Разумеется, в своих показаниях она напирала на этого самого Романа как на кандидата в убийцы номер один. Майор внимательно слушал, делал пометки в блокноте, два или три раза что-то шепнул своему помощнику, который тут же вышел из купе – выполнять задание. Я слушала, наблюдала – и делала свои "пометки". Не знаю, как Жора, а я что-то сильно сомневалась в версии, предложенной моей "продвинутой" на детективном поприще сестрицей.

Лично мне, с моей колокольни, более предпочтительной казалась другая версия. Благодаря майору мы узнали несколько новых деталей, которые вполне в нее укладывались. Например, что этот крутой – Андрей Старостин – тоже не прочь был "подкатиться" к Палискиене, а она его отшила: следовательно, между ними тоже могли возникнуть неприязненные отношения. Ольга пыталась бурно протестовать против такого предположения: ну как же, заподозрили ее собутыльника! Но Овсянников вежливо охладил ее пыл, и я была ему за это втайне благодарна. Моя сестренка всегда прислушивалась к Жориному мнению, так пусть знает, что свое гипертрофированное человеколюбие не стоит иногда выпускать из бутылки, как джинна. Чтобы не наделало беды! А то Ольга всерьез думает, что все дело в моем "бездушии" и "черствости"…
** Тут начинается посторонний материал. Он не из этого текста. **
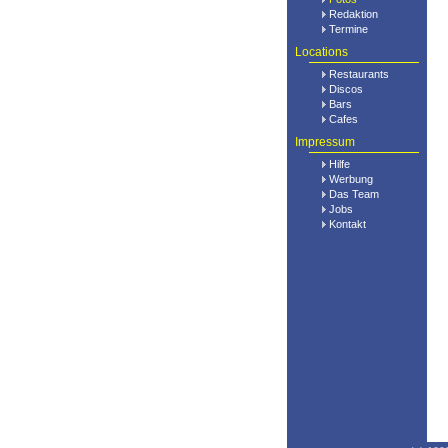
Redaktion
Termine
Locations
Restaurants
Discos
Bars
Cafes
Impressum
Hilfe
Werbung
Das Team
Jobs
Kontakt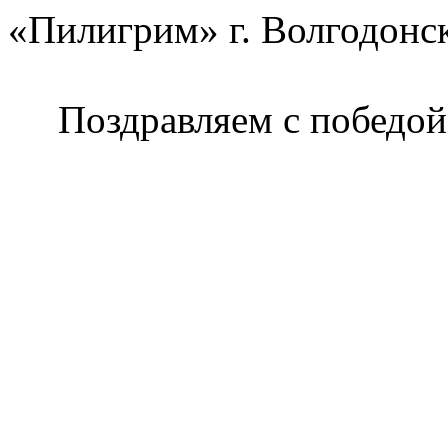
«Пилигрим» г. Волгодонск
Поздравляем с победой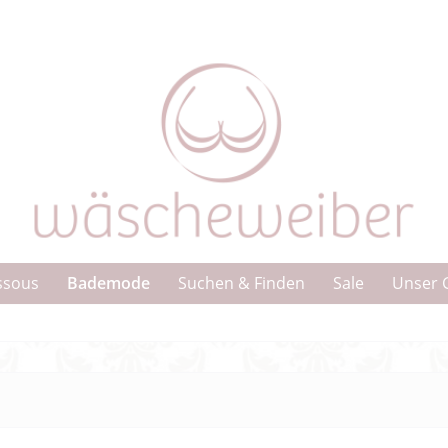
Bademode
ssous
Suchen & Finden
Sale
Unser 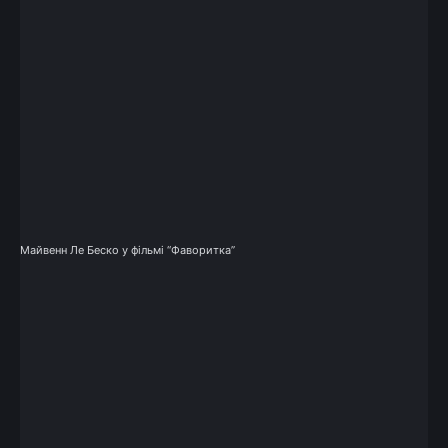
Майвенн Ле Беско у фільмі “Фаворитка”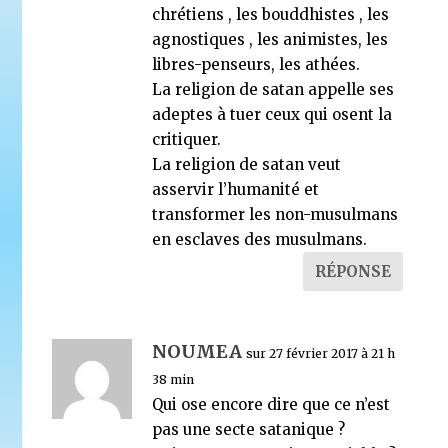
chrétiens , les bouddhistes , les
agnostiques , les animistes, les
libres-penseurs, les athées.
La religion de satan appelle ses
adeptes à tuer ceux qui osent la
critiquer.
La religion de satan veut
asservir l’humanité et
transformer les non-musulmans
en esclaves des musulmans.
RÉPONSE
NOUMEA
sur 27 février 2017 à 21 h
38 min
Qui ose encore dire que ce n’est
pas une secte satanique ?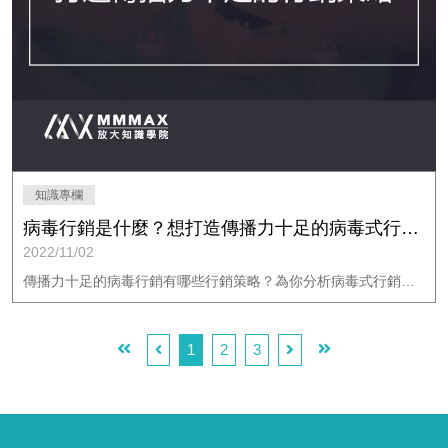
知識專欄
病毒行銷是什麼？想打造傳播力十足的病毒式行銷，有哪些行銷策略？｜放大知識學院
2022/11/02
傳播力十足的病毒行銷有哪些行銷策略？為你分析病毒式行銷的關鍵，幫助你打造成功的病毒行銷，獲得曝光、討論度與廣大流量。
1
2
3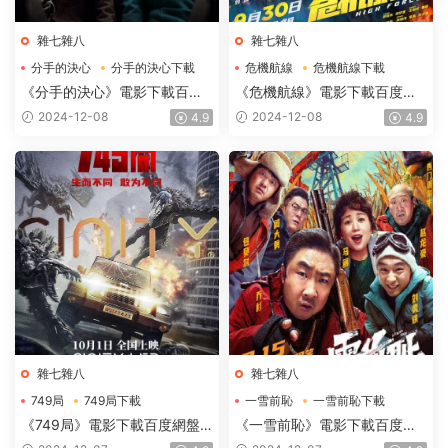
雜七雜八
雜七雜八
分手的決心
分手的決心下載
危機航線
危機航線下載
分手的決心電影下載
危機航線電影下載
《分手的決心》電影下載百度
《危機航線》電影下載百度網
網盤2022_BD韓語中字2GB
盤2024_HD國語中英雙字
2024-12-08
2024-12-08
4.9
4.9
2.62GB
雜七雜八
雜七雜八
749局
749局下載
一雪前恥
一雪前恥下載
749局電影下載
一雪前恥電影下載
《749局》電影下載百度網盤
《一雪前恥》電影下載百度網
2024_HD國語中字2.73GB
盤-2024_HD國語中英雙字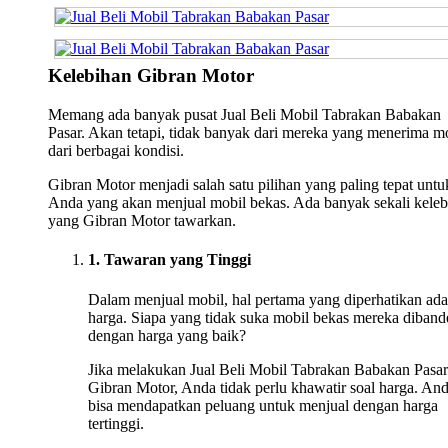
Kelebihan Gibran Motor
Memang ada banyak pusat Jual Beli Mobil Tabrakan Babakan
Pasar. Akan tetapi, tidak banyak dari mereka yang menerima m
dari berbagai kondisi.
Gibran Motor menjadi salah satu pilihan yang paling tepat untu
Anda yang akan menjual mobil bekas. Ada banyak sekali keleb
yang Gibran Motor tawarkan.
1. Tawaran yang Tinggi
Dalam menjual mobil, hal pertama yang diperhatikan ada
harga. Siapa yang tidak suka mobil bekas mereka diband
dengan harga yang baik?
Jika melakukan Jual Beli Mobil Tabrakan Babakan Pasar
Gibran Motor, Anda tidak perlu khawatir soal harga. An
bisa mendapatkan peluang untuk menjual dengan harga
tertinggi.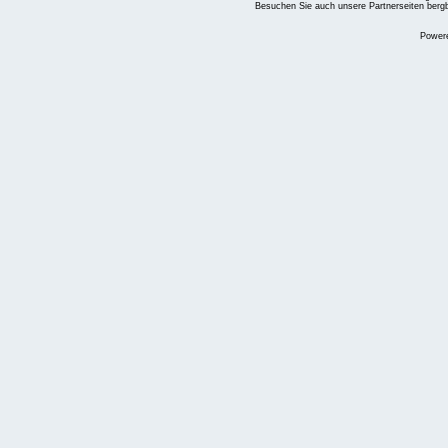
Besuchen Sie auch unsere Partnerseiten
berg
Power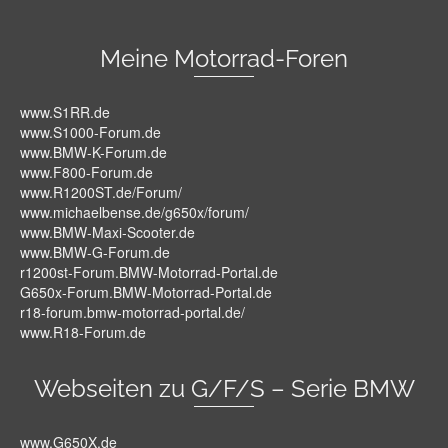
Meine Motorrad-Foren
www.S1RR.de
www.S1000-Forum.de
www.BMW-K-Forum.de
www.F800-Forum.de
www.R1200ST.de/Forum/
www.michaelbense.de/g650x/forum/
www.BMW-Maxi-Scooter.de
www.BMW-G-Forum.de
r1200st-Forum.BMW-Motorrad-Portal.de
G650x-Forum.BMW-Motorrad-Portal.de
r18-forum.bmw-motorrad-portal.de/
www.R18-Forum.de
Webseiten zu G/F/S – Serie BMW
www.G650X.de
Неожиданно сестра вспомнила и о стычке между Старостиным – она называла его "Дрюней" – и этим таинственным Романом, когда крутой велел Айседориному хахалю держаться подальше от их купе. Это обстоятельство еще больше укрепило меня во мнении, что хозяина торгово-закупочной фирмы "Фаворит" правоохранительные органы скоро возьмут в оборот. Виновен он в смерти актрисы или нет, а давать объяснения Жориному ведомству ему точно придется!

Я припомнила свою беглую встречу с этим типом сегодня утром, в Ольгином купе – встречу, которую и знакомством-то не назовешь. Он промычал что-то нечленораздельное – так, видите ли, был поражен нашей схожестью – и быстро ретировался, как только я напустилась на него из-за сестры. На меня он произвел, честно сказать, неприятное впечатление. А Ольга говорит – хороший парень, простой, душевный… Конечно, я знаю, как часто бывает обманчива внешность. Но знаю я и другое: как часто самые отъявленные негодяи казались моему "домашнему психологу" хорошими и милыми ребятами. Если они прилагали хоть малое усилие для того, чтобы казаться таковыми!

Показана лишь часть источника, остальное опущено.